I've been recently re-reading my older posts and as frightful as this may sound, my blog is becoming more of a journal rather than a helpful hand getting into the markets leading you to eventual financial freedom. I had been hoping to avoid this, but I too have been growing both my assets as well as my investing knowledge.
It's now led me to the wonderful world of "options." Please note, your options do NOT include fries and a drink. This is a money blog! At the same time, it shouldn't really include "under the mattress" either... Well... Not for all your money. Seriously though, these are not the same options you might get as an employee of a big company. These are contracts that trade on the derivatives market. These contracts have a value unto themselves and are affixed to a specific stock or index. Like a contract for employment they have terms and conditions, but unlike a contract for employment the money is paid up front. (Unless you're a lawyer those people always want the money up front.)
I could prattle on and on as to how they work, but that's best described by other info sites since it's somewhat confusing at first as to why anybody would want to do this. So lets skip forward to the good stuff! What have I done? I've written several covered calls to enhance my returns. So far, my returns have been very small as I need to shake up my holdings a bit as I currently do not have too many holdings that are option-able.

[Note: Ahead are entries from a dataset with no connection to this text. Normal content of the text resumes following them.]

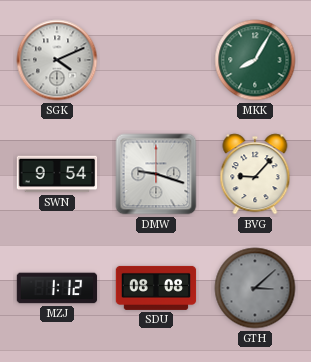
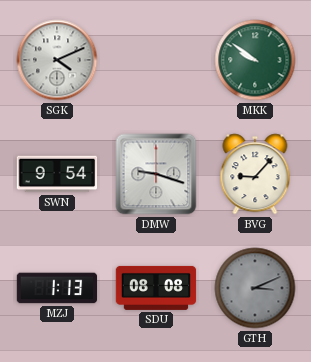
MKK: 8:05 -> 9:51
MZJ: 1:12 -> 1:13
GTH: 3:08 -> 3:11
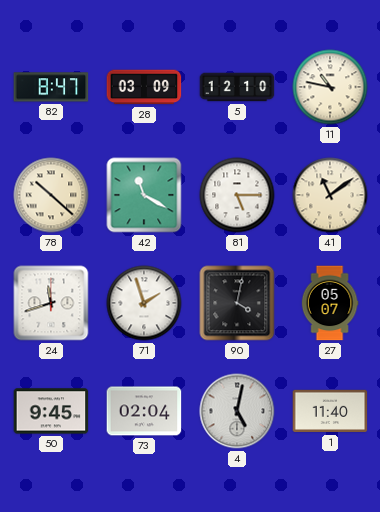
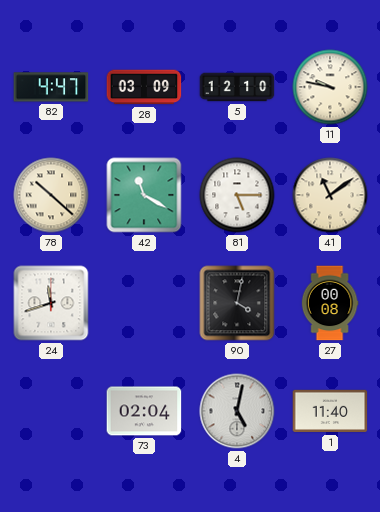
82: 8:47 -> 4:47
11: 10:47 -> 9:47
71: 1:57 -> none
27: 05:07 -> 00:08
50: 9:45 -> none
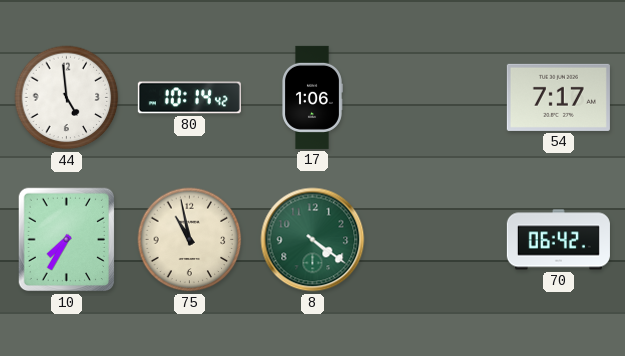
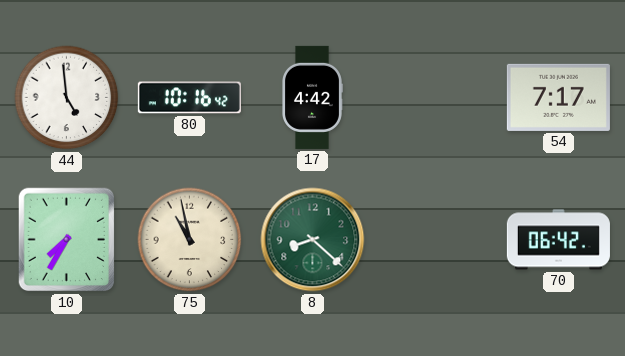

So far I've been very modestly successful and collected a tiny bit of option premium for my efforts. Only time will tell if I get "called away" from my positions, but since I've been dutiful selecting the term and conditions for these contracts I will only walk away richer than I am now. I could lose only if the underling holdings completely explode. Which isn't possible, but it's very very remote for the companies and options I've traded.
Trade activity: (number of contracts, strike prices and duration have been omitted)
sold XIU.to - call(s)
sold BAC - call(s)
sold F - call(s)
sold SU - call(s)
Minus my commissions this added up to a hill of beans. A small hill of beans mind you and not a hole in the ground. If I get called away then great. I've made money on that too! If I don't, then I'll re-write new contracts on these positions and start the process over again. It's extra money on top of positions I'm happy to hold for the next little while.
Now, why would anybody do this? If you think the market is going to take off, then you can BUY (a call) and set your entry price and only get in if/when things start to move. If it doesn't move, you don't hit the trigger price (strike price) and you don't wind up buying the stock. This just cost you your premium but it prevents you from buying the stock that's not going up anyway.
Or, alternatively you can SELL (a call) to collect the premium. If the market doesn't go up then you keep the stock and the premium, then repeat the process. If however the stock price does go up to hit your strike price, then you *may* get "called away" (and get the face value) AND keep the premium. Either way, you get the money up front. If the stock doesn't go up much past the strike, you may not get called away either. It all depends on how much the buyer paid for the contract. Since with options you are buying/selling the RIGHT, but NOT the obligation to call away or put to somebody else.
Stay hungry my friends!
Do what I do at your own peril. I've done my homework. Have you? If you don't want to stand up and take responsibility for YOUR actions what makes you think I should take responsibility for YOUR actions? Don't make me say, "I told you so.... loser!"